Hacker News new | ask | show | jobs
by jjpe 3253 days ago
While your use cases are definitely valid for you, this is not a Rust issue, but something that's 100% decided by your distro. They decide if, when and how they integrate Rust into it.

As for the multiple copies issue with Cargo: I generally agree with you that this definitely feels like 1 source of major blow up in project compile times, and it would be nice and useful if that were reduced as much as possible. But there is a reason that this system is in place: each crate defines how it compiles and consumes its dependency crates, so if crates A and B both depend on crate C, then A might compile and consume C differently than B does. This results in effectively different libraries once compiled, and ATM there is no way to predict in advance what the effect of any given compile flag will be since any flag can switch on/off arbitrary code. Hence Cargo keeps A's C dependency separate from B's.

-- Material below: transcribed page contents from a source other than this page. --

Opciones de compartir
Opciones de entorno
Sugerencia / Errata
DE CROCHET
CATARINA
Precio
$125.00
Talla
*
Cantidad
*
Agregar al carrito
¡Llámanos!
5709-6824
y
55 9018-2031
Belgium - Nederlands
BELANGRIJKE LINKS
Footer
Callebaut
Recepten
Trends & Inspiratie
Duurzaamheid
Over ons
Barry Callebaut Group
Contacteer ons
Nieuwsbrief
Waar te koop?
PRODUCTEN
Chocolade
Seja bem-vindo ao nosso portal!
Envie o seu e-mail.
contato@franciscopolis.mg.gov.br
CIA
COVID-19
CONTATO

Then there's the not doubting whether an application uses the latest patches. Up to a point, this can be automated through exploitation of SemVer: if Cargo could figure out that a new library version is API and ABI compatible with the previous version then I'd argue that Cargo should perhaps just auto-update it. A bigger issue is what happens when a new major version of the library is released, as those tend to break APIs in order to perform maintenance. That is something that as of yet has not been automated.

1 comments

> While your use cases are definitely valid for you, this is not a Rust issue, but something that's 100% decided by your distro. They decide if, when and how they integrate Rust into it.

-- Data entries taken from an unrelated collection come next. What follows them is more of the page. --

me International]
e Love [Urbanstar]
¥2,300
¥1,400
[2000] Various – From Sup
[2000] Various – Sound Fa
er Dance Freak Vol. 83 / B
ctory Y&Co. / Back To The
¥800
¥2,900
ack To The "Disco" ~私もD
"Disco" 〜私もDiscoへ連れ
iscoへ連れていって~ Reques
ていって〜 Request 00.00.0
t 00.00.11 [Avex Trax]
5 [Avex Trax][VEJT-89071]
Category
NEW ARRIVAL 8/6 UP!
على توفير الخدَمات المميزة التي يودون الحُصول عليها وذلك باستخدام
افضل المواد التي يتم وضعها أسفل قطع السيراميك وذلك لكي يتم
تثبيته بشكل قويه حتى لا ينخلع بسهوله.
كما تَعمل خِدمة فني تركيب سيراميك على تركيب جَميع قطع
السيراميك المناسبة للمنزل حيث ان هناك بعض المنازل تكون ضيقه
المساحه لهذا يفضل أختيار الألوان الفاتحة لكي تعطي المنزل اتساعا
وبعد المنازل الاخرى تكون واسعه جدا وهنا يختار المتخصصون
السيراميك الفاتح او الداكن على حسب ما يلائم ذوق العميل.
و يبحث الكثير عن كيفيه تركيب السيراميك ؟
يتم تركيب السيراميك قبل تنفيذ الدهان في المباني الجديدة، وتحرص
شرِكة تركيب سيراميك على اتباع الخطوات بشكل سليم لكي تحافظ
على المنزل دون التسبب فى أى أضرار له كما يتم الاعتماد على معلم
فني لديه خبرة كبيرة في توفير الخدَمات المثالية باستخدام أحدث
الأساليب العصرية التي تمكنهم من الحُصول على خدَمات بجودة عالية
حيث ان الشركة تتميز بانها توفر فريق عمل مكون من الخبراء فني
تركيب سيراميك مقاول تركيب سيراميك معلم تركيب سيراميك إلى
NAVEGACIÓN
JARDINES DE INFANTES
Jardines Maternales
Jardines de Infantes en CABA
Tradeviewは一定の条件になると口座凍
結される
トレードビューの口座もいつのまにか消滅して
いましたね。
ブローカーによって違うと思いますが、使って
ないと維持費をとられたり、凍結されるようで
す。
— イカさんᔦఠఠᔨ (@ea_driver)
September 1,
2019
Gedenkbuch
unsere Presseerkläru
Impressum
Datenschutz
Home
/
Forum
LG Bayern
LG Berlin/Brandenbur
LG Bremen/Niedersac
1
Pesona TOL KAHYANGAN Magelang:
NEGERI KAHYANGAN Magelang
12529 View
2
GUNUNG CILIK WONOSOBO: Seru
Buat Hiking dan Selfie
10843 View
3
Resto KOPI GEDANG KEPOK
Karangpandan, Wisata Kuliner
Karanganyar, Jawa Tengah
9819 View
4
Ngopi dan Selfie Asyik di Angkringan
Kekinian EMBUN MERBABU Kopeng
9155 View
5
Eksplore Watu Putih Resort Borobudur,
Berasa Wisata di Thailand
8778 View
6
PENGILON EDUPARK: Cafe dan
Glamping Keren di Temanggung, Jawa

It's a rust issue because it's up to the rust compiler to generate ABI compatible binaries, at the moment there is no ABI so there isn't much distros can do. It seems they have no intention of adding one any time soon: https://github.com/rust-lang/rfcs/issues/600

This is why system libraries are nearly always in c and not c++. The ones that aren't (Qt) have a long history of broken language bindings.

This is not as much as a problem as you believe. Rust is perfectly capable of making objects that have a C API and ABI precisely for this reason, and the most popular distros only work with supported compile targets anyway. That said, a distro like Debian might indeed encounter some issues at this time for the less prominent platforms eg MIPS or PowerPC based chips. That shouldn't prevent Debian from including Rust altogether though, they merely should exclude it on those less or even unsupported platforms.